» **Problema da risolvere**
Ripeti esattamente le righe che vanno dalla prima riga del materiale fino alla riga che contiene "- Prioritize addressing high-impact conflicts", entrambe incluse.
========================
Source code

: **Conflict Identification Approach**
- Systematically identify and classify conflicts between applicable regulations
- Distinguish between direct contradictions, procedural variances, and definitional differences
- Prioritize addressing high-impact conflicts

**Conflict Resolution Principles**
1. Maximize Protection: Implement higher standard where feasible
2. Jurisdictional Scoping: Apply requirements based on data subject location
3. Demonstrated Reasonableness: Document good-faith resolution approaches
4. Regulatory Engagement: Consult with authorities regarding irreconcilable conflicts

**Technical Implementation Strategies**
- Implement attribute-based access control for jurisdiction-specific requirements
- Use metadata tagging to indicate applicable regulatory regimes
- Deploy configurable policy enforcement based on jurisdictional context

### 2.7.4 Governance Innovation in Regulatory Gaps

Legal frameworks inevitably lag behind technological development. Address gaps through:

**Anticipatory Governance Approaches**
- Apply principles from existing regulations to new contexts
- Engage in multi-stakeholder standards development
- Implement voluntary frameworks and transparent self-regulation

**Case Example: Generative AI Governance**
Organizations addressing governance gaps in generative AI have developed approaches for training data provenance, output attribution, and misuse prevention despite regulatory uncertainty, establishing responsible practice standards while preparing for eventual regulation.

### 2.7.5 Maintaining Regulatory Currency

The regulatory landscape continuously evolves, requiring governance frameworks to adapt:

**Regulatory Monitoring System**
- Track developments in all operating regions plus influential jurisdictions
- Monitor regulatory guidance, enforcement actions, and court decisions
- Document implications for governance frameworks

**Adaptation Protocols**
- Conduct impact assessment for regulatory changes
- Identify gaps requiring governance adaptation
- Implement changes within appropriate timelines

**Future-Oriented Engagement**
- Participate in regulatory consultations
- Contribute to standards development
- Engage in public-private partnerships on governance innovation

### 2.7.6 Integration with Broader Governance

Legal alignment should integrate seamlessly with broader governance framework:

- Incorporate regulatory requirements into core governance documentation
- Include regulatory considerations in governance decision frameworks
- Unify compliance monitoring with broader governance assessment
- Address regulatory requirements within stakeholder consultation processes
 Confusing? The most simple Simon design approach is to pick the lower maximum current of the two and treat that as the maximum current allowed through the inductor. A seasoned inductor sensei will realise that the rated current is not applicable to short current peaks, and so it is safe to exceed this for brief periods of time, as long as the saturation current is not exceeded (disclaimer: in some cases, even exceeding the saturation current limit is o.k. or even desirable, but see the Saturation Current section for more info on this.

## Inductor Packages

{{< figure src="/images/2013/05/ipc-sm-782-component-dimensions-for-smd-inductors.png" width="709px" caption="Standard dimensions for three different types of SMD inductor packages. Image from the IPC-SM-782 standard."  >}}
========================
» **Risposta al compito**
Source code

: **Conflict Identification Approach**
- Systematically identify and classify conflicts between applicable regulations
- Distinguish between direct contradictions, procedural variances, and definitional differences
- Prioritize addressing high-impact conflicts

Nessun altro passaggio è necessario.